A person, moreover, wants himself to be pleased. In doing so, he is aware, in some way, both of himself and other things. If he has the organic feeling that the being pleased of other things is the being pleased of himself, he is kind. For kindness, in human terms, is the acceptance of a relation with other selves and the wishing to make that relation as complete and as right as possible.
A person has the problem of pleasing part of himself immediately at the expense of his whole self, or pleasing his whole self, though part of himself will feel, for the time, pained. This problem can be otherwise stated as pleasing himself but not strengthening himself, or strengthening himself and perhaps not pleasing part of himself immediately.
This problem also exists with other people. We can please another immediately, and not strengthen that other; or our big desire may be to strengthen the other and so please him, even though the being pleased is not seen.

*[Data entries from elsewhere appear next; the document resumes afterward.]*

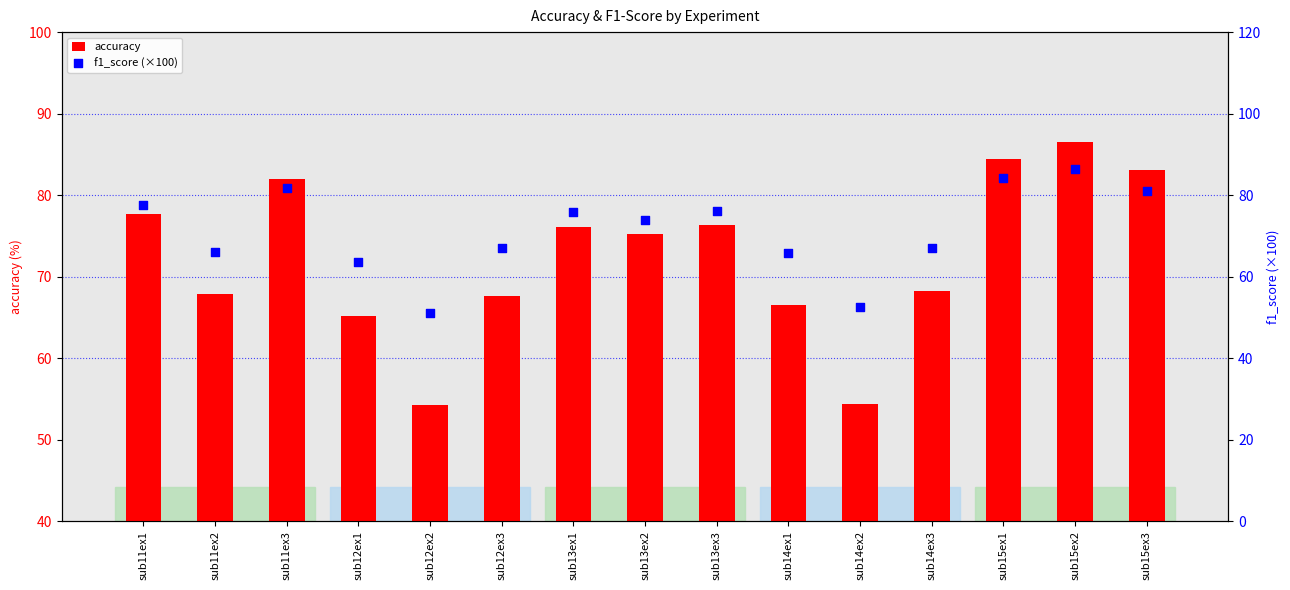

Which series has the largest total across all categories?

accuracy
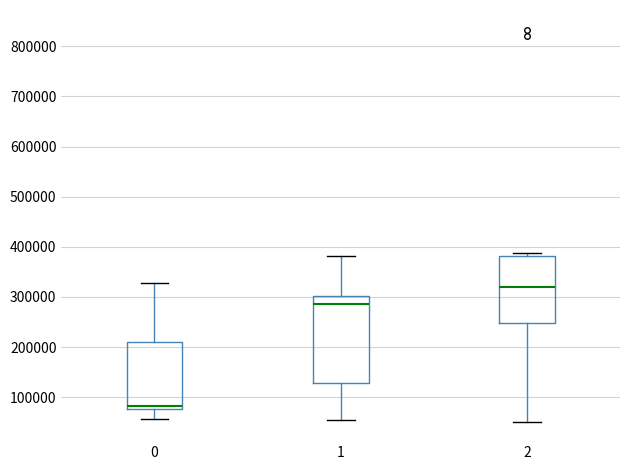

Reading left to right, transcribe this box plot: for each box, give where its median line is, the range the box spans, and where its two whiskers end, as read against the y-axis. The values are not printed on the chart, so give them approximately, as read against the axis.

0: median 80000 (just above the box's lower edge), box 80000 to 210000, whiskers 60000 to 330000
1: median 290000, box 130000 to 300000, whiskers 50000 to 380000
2: median 320000, box 250000 to 380000, whiskers 50000 to 390000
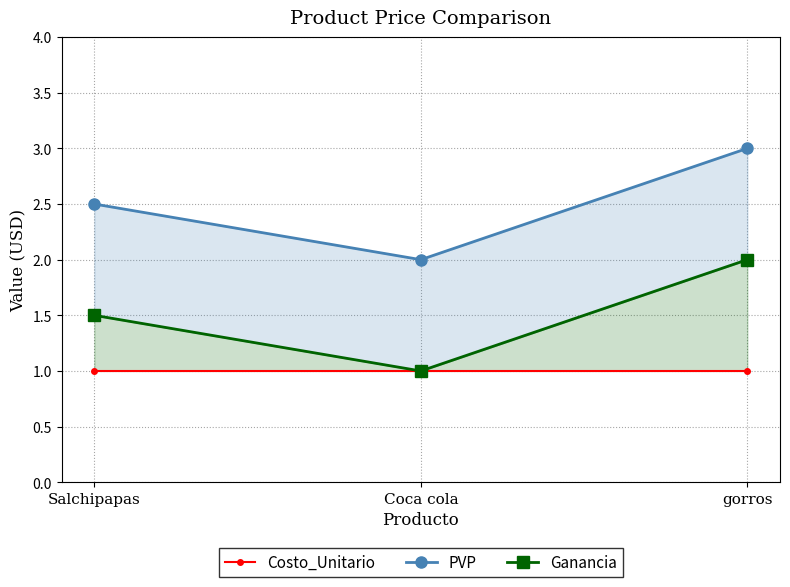

What is the smallest value displayed?

1.0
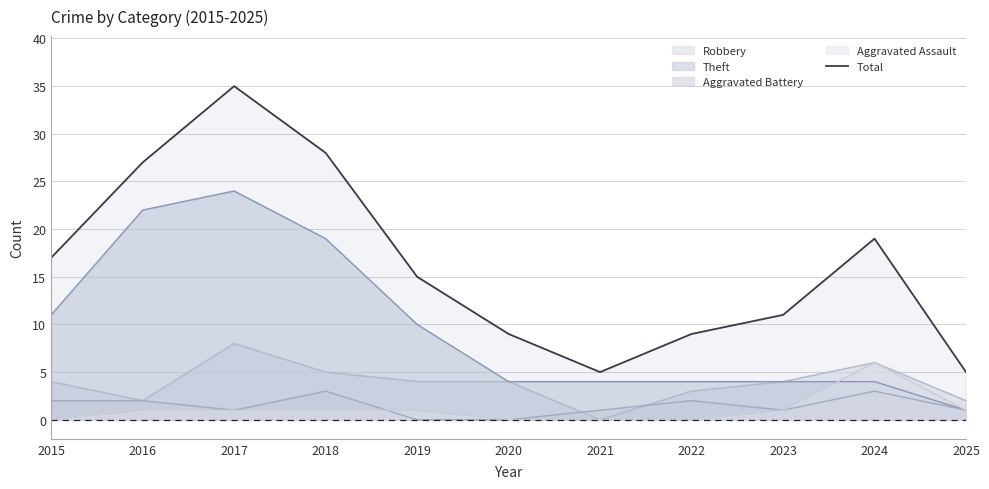

Which has a higher value, 2023 or 2021?

2023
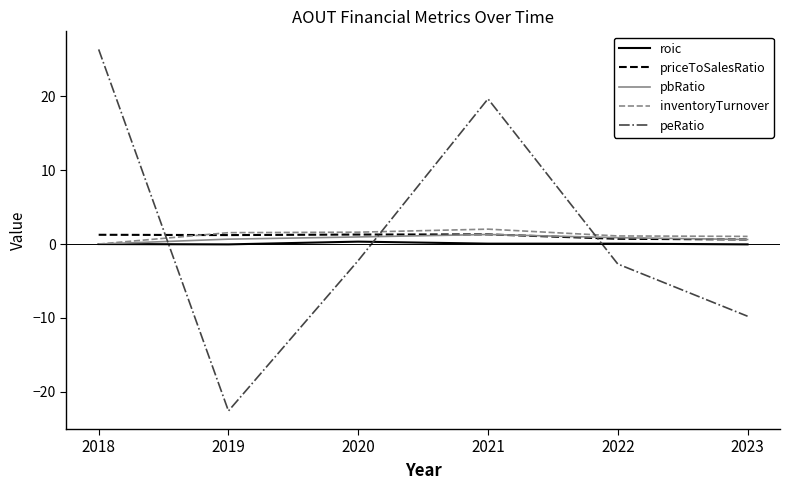

What is the spread (max minus min) of values at 2018?

26.4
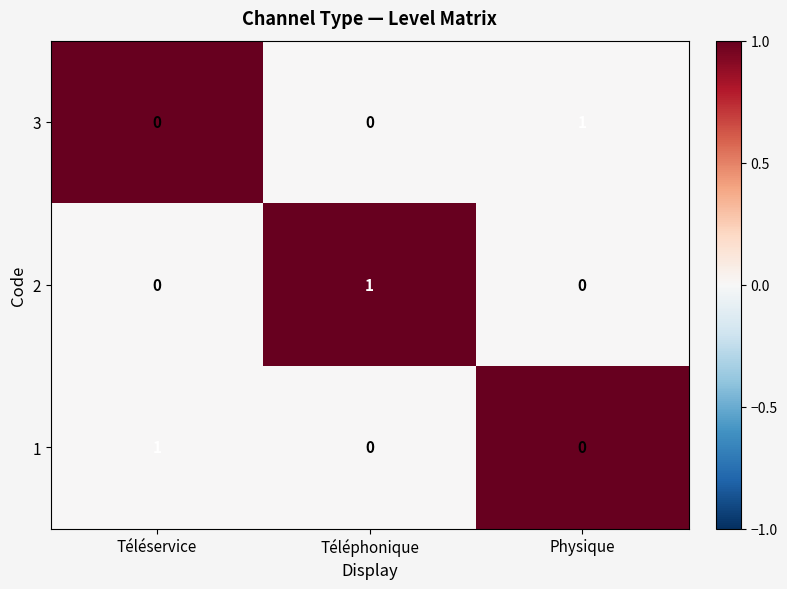

What is the difference between the highest and lowest values at Physique?

1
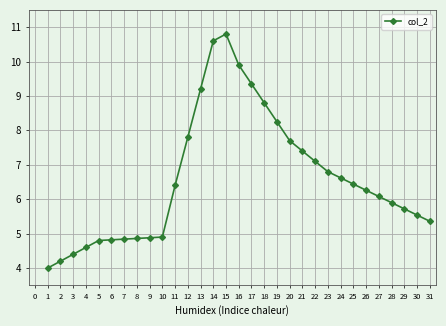

Approximately how many times larger is the value at 23 compared to 21?

0.9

To be for another person’s weakness, is unkindness. For the desire of each person as a whole, is to be himself with the utmost change. Where in pleasing a person we do not think of his deepest desire, we are not for that person.
So, to be kind is honestly to think of what another person, or other persons, truly desire. If we do not take the trouble to find this out, or do not want to take the trouble, our “kindness” is so much not kindness.
It is, of course, easy pompously to impose what we think is their desire on other people. This pompous imposition of desire arises from insufficient knowledge.
It follows that to be kind, we must have the imagination arising from the knowledge of feelings had by others. This knowledge comes from the seeing of ourselves as like other people, while humbly recognizing that there is otherness, too.
Kindness is infinite. There should be a continuity in the right feeling we may have to a person we meet in a grocery store with the feeling we should have to all the people of China and the people who may live ninety-five years from now.
Kindness is accuracy; for to please a person where he does not deserve it, is hurting him; and not to please a person when he deserves it, is hardly commendable, either. Where kindness is sacrifice, lavishness, gush, it very clearly is also unkindness; and where kindness cannot be justified as a theorem might be, it is also that much lacking.
We can be kind to things, too. To see a thing as beautiful when it is beautiful, is to be kind to it. To know a thing as it is, is to give it its due; and that is kindness, also. To neglect things, not to want to know them, not to see them as beautiful or as having meaning when they have, is to be unkind.
There is a something meaningful in the wish of the God of the Bible to be known and loved. One might expect that being God, this would not interest him. The request or the order of God that he be known and loved, was the saying that not to know and love him was unjust or unkind. A God that needs our love, needs our kindness. Reality needs kindness. We give it by knowing it: for a thing unknown is a thing neglected, dealt with badly.